Description: Oracle Identity Manager configuration file has the tree structure of reserve container. This test validates that the reserve container was created during the setup.

Result: Displays whether reserve container is created properly.

25.5.26 Validate Recon Profile

Prerequisite: Profile Name

Description: Validates the reconciliation profile XML file.

Result: Displays the profile XML data along with validation status and validation exception, if validation fails.

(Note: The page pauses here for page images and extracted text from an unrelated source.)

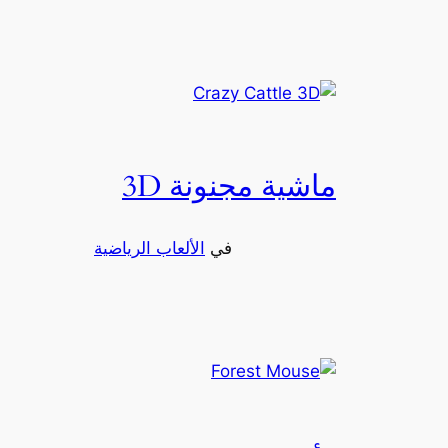
ماشية مجنونة 3D
في
الألعاب الرياضية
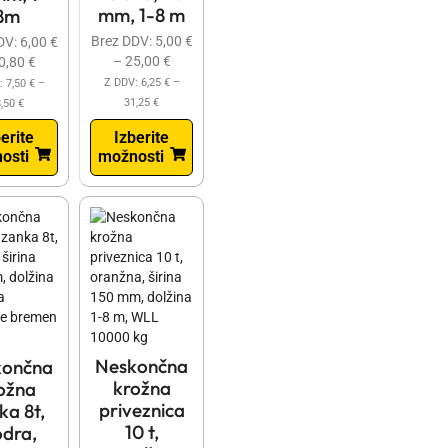
mm, 1-8 m
8m
Brez DDV:
5,00
€
DV:
6,00
€
–
25,00
€
0,80
€
Z DDV:
6,25
€
–
:
7,50
€
–
31,25
€
8,50
€
Izberite
erite
možnosti
osti
Neskončna
končna
krožna
ožna
priveznica
ka 8t,
10 t,
dra,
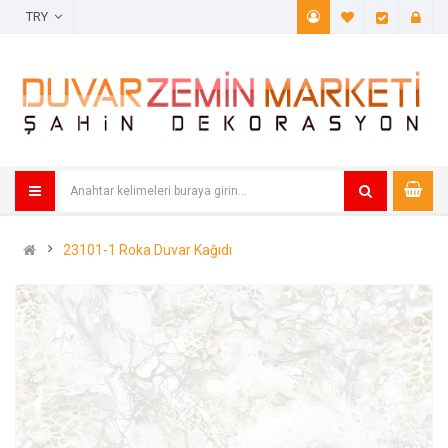
TRY
A. Listem (
Öde
23101-1 Roka Duvar Kağıdı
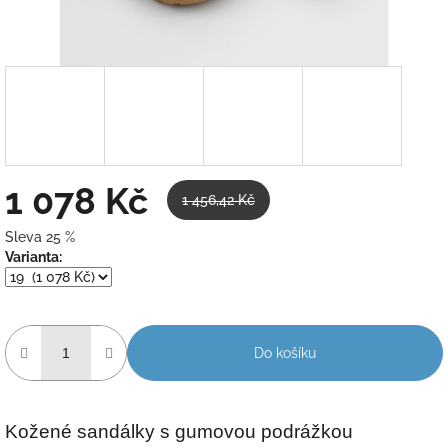
1 078 Kč
1 456,42 Kč
Sleva 25 %
Měrná
Varianta:
cena:
Do košíku
Kožené sandálky s gumovou podrážkou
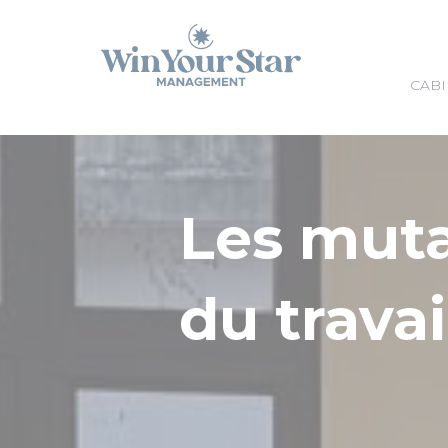
Panneau de gestion des cookies
CABI
Les mut
du travai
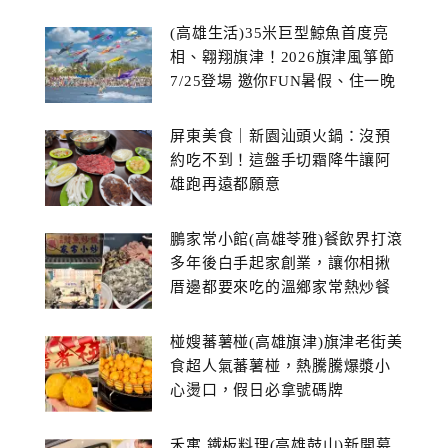
(高雄生活)35米巨型鯨魚首度亮
相、翱翔旗津！2026旗津風箏節
7/25登場 邀你FUN暑假、住一晚
屏東美食｜新園汕頭火鍋：沒預
約吃不到！這盤手切霜降牛讓阿
雄跑再遠都願意
鵬家常小館(高雄苓雅)餐飲界打滾
多年後白手起家創業，讓你相揪
厝邊都要來吃的溫鄉家常熱炒餐
館~
椪嫂蕃薯椪(高雄旗津)旗津老街美
食超人氣蕃薯椪，熱騰騰爆漿小
心燙口，假日必拿號碼牌
禾寓 鐵板料理(高雄鼓山)新開幕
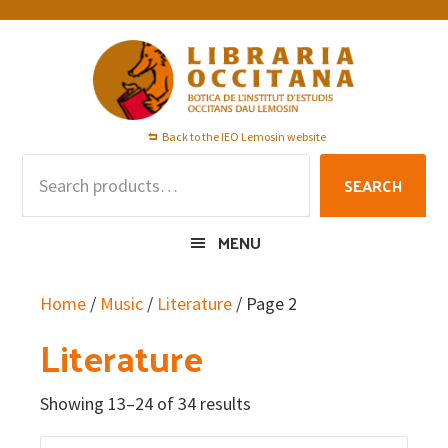
Skip
Skip
Skip
to
to
to
primary
main
footer
navigation
content
Back to the IEO Lemosin website
Search
SEARCH
for:
MENU
Home
/
Music
/
Literature
/ Page 2
Literature
Showing 13–24 of 34 results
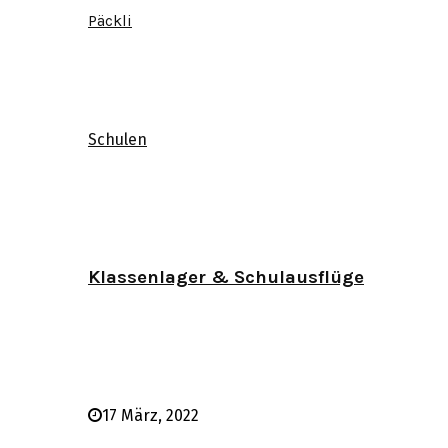
Päckli
Schulen
Klassenlager & Schulausflüge
17 März, 2022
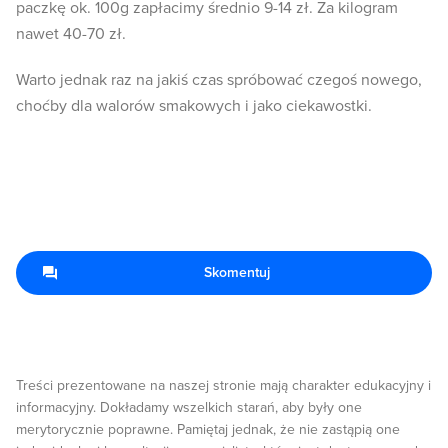
paczkę ok. 100g zapłacimy średnio 9-14 zł. Za kilogram
nawet 40-70 zł.
Warto jednak raz na jakiś czas spróbować czegoś nowego,
choćby dla walorów smakowych i jako ciekawostki.
Skomentuj
Treści prezentowane na naszej stronie mają charakter edukacyjny i
informacyjny. Dokładamy wszelkich starań, aby były one
merytorycznie poprawne. Pamiętaj jednak, że nie zastąpią one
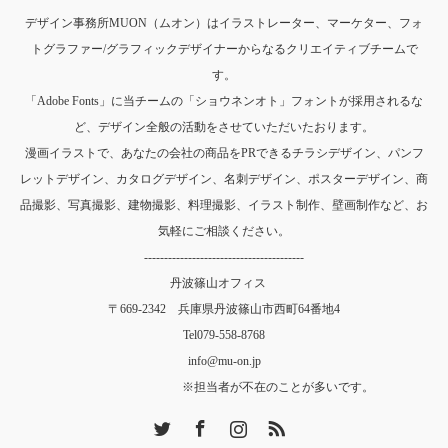
デザイン事務所MUON（ムオン）はイラストレーター、マーケター、フォ
トグラファー/グラフィックデザイナーからなるクリエイティブチームで
す。
「Adobe Fonts」に当チームの「ショウネンオト」フォントが採用されるな
ど、デザイン全般の活動をさせていただいたおります。
漫画イラストで、あなたの会社の商品をPRできるチラシデザイン、パンフ
レットデザイン、カタログデザイン、名刺デザイン、ポスターデザイン、商
品撮影、写真撮影、建物撮影、料理撮影、イラスト制作、壁画制作など、お
気軽にご相談ください。
----------------------------------------
丹波篠山オフィス
〒669-2342 兵庫県丹波篠山市西町64番地4
Tel
079-558-8768
info@mu-on.jp
※担当者が不在のことが多いです。
Twitter
Facebook
Instagram
RSS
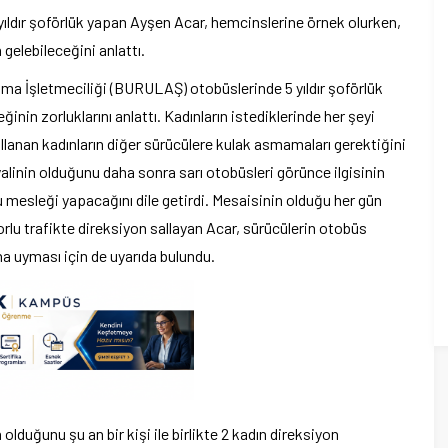
 yıldır şoförlük yapan Ayşen Acar, hemcinslerine örnek olurken,
 gelebileceğini anlattı.
ma İşletmeciliği (BURULAŞ) otobüslerinde 5 yıldır şoförlük
inin zorluklarını anlattı. Kadınların istediklerinde her şeyi
ullanan kadınların diğer sürücülere kulak asmamaları gerektiğini
inin olduğunu daha sonra sarı otobüsleri görünce ilgisinin
bu mesleği yapacağını dile getirdi. Mesaisinin olduğu her gün
orlu trafikte direksiyon sallayan Acar, sürücülerin otobüs
na uyması için de uyarıda bulundu.
olduğunu şu an bir kişi ile birlikte 2 kadın direksiyon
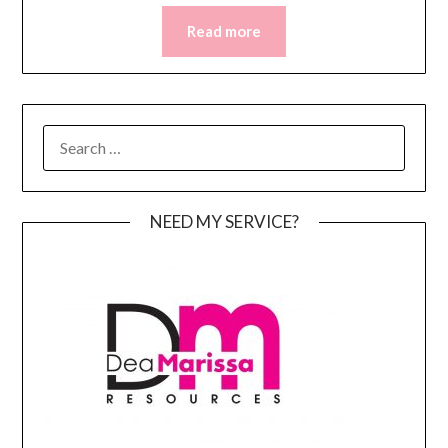
Read more
SEARCH
FOR:
NEED MY SERVICE?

25.5.27 Notification Configuration Test

Prerequisite: Ensure that the user ID provided is valid in Oracle Identity Manager, and the user has a valid email ID.

Description: Tests the Oracle Identity Manager Notification Service running on this server.

Result: Displays the status of each notification provider, such as UMSEmailServiceProvide, SOAEmailServiceProvider, and EmailServiceProvider.

25.5.28 Diagnose LDAP Connection

Prerequisite: None

Description: Verifies if Oracle Identity Manager is able to connect to the LDAP server.

Result: Displays whether connection to LDAP is working properly.

25.5.29 Diagnose OIM Callback Webservice

Prerequisite: None

Description: Verifies that Oracle Identity Manager Callback WSDL is accessible.

Result: Displays the contents of Oracle Identity Manager Callback WSDL file.